Effects of Lipid Structure on the State of Aggregation of Potassium Channel KcsA

The state of aggregation of potassium channel KcsA was determined as a function of lipid:protein molar ratio in bilayer membranes of the zwitterionic lipid phosphatidylcholine (PC) and of the anionic lipid phosphatidylglycerol (PG). EPR (electron paramagnetic resonance) with spin-labeled phospholipids was used to determine the number of motionally restricted lipids per KcsA tetramer. Unexpectedly, this number decreased with a decreasing lipid:KcsA tetramer molar ratio in the range of 88:1 to 30:1, consistent with sharing of annular lipid shells and KcsA-KcsA contact at high mole fractions of protein. Fluorescence quenching experiments with brominated phospholipids showed a decrease in fluorescence quenching at low lipid:KcsA tetramer mole ratios, also consistent with KcsA-KcsA contact at high mole fractions of protein.

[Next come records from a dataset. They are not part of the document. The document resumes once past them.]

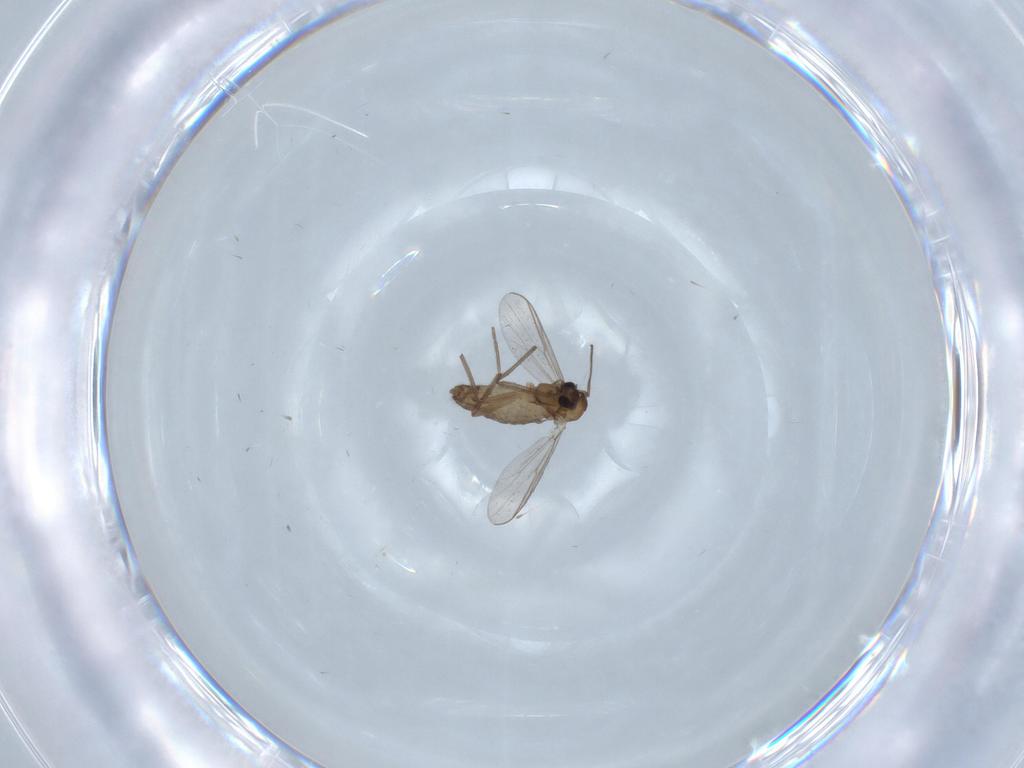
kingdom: Animalia
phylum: Arthropoda
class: Insecta
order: Diptera
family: Chironomidae
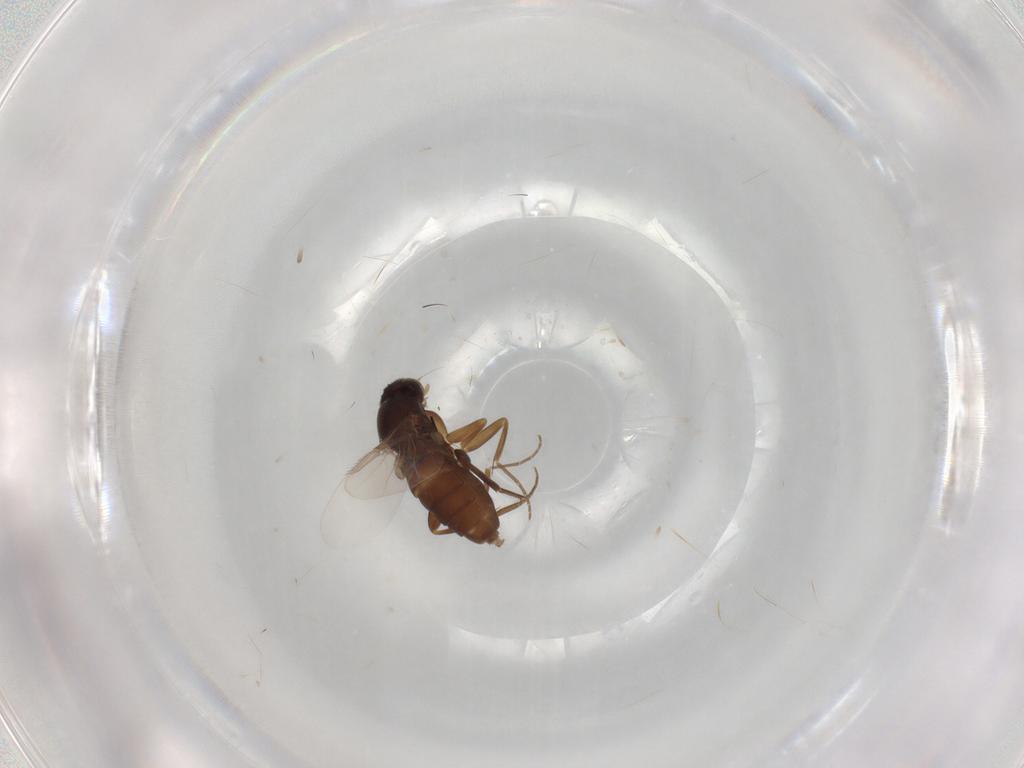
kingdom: Animalia
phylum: Arthropoda
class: Insecta
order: Diptera
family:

The effects of low mole ratios of lipid seen in EPR and fluorescence quenching experiments were more marked in bilayers of PC than in bilayers of PG, suggesting stronger association of PG than PC with KcsA. This was confirmed by direct measurement of lipid association constants using spin-labeled phospholipids, showing higher association constants for all anionic lipids than for PC. The results show that the probability of contacts between KcsA tetramers will be very low at lipid:protein molar ratios that are typical of native biological membranes.